Stored data entries
■ ■ ■ ■ ■

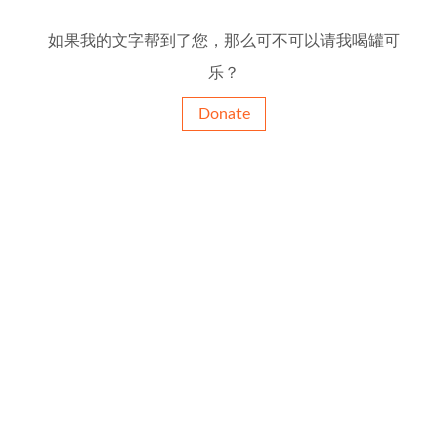
如果我的文字帮到了您，那么可不可以请我喝罐可
乐？
Donate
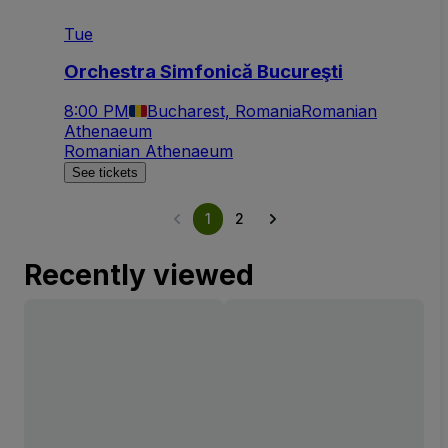
Tue
Orchestra Simfonică Bucureşti
8:00 PM
Bucharest, Romania
Romanian
Athenaeum
Romanian Athenaeum
See tickets
1
2
Recently viewed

■ ■ ■ ■ ■

■ **Instruction**:
Should a record include a picture, drop the picture and write out the remainder exactly.

■ **Task output**:
如果我的文字帮到了您，那么可不可以请我喝罐可
乐？
Donate
Tue
Orchestra Simfonică Bucureşti
8:00 PM
Bucharest, Romania
Romanian
Athenaeum
Romanian Athenaeum
See tickets
1
2
Recently viewed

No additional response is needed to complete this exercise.